DESCRIPTION: CQI processes are based on the Plan-Do-Study-Act (PDSA) model. CQI comprises a range of activities, including tracking performance, assessing indicators against standards (e.g. SOPs), prioritizing challenges/gaps, conducting root cause analyses (RCAs), developing action plans, testing interventions, and monitoring effectiveness. Using a CQI checklist, we assessed six key service delivery areas: staff, procedures, data, recruitment, physical facility, and supplies. We collected data using tablet-based Open Data Kit during monthly site visits and displayed data in real-time on color-coded scorecards and dashboards for use by stakeholders at facility and above-site levels. RCAs and action plans were developed with site-level CQI teams at underperforming facilities.
LESSONS LEARNED: From May-October 2019, we conducted 176 CQI visits and 218 RCAs, identifying 14 unique root causes, including: minimal/insufficient training (41%), stock issues (16%), low staff motivation (12%), client refusal (11%), and poor facility coordination (6%). CQI teams developed action plans addressing challenges, including training/re-training, strengthening supply chains, mentoring, and developing staff schedules. Quickly identified and implemented, these solutions improved both routine HTS and recent infection surveillance, leading to programmatic changes and sharing of best practices. At 30% of facilities (n=7), simple interventions like mentorship in eligibility and procedures yielded better recruitment and routine test kit delivery led to fewer stockouts.

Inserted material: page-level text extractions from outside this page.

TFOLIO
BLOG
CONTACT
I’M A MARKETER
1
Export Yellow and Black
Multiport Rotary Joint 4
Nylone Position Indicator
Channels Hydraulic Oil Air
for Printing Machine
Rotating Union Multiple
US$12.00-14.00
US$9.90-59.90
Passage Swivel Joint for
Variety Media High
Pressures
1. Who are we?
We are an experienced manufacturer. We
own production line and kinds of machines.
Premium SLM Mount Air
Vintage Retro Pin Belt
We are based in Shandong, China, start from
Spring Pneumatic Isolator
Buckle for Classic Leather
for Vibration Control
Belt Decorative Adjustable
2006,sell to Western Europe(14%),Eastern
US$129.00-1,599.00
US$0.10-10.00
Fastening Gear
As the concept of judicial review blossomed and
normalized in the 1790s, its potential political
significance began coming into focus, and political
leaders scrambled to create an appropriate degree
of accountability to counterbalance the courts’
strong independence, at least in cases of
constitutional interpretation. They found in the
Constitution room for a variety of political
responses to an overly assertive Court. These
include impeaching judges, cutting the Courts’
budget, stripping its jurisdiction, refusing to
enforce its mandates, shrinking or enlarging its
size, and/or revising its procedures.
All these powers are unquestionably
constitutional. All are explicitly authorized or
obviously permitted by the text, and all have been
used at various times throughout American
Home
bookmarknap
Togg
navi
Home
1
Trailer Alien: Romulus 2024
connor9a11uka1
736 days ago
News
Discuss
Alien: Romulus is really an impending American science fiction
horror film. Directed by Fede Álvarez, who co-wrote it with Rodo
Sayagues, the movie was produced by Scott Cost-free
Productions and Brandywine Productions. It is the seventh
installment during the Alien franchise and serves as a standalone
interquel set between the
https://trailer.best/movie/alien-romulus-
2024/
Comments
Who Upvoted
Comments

CONCLUSIONS: As recent infection surveillance expands, key attention is required to ensure high-quality testing and data. CQI activities enable stakeholders to contextualize data to make informed public health decisions. Identifying and addressing challenges early, implementing teams can ensure accurate data to identify trends and suspected clusters of new infections and tailor appropriate public health responses to interrupt transmission.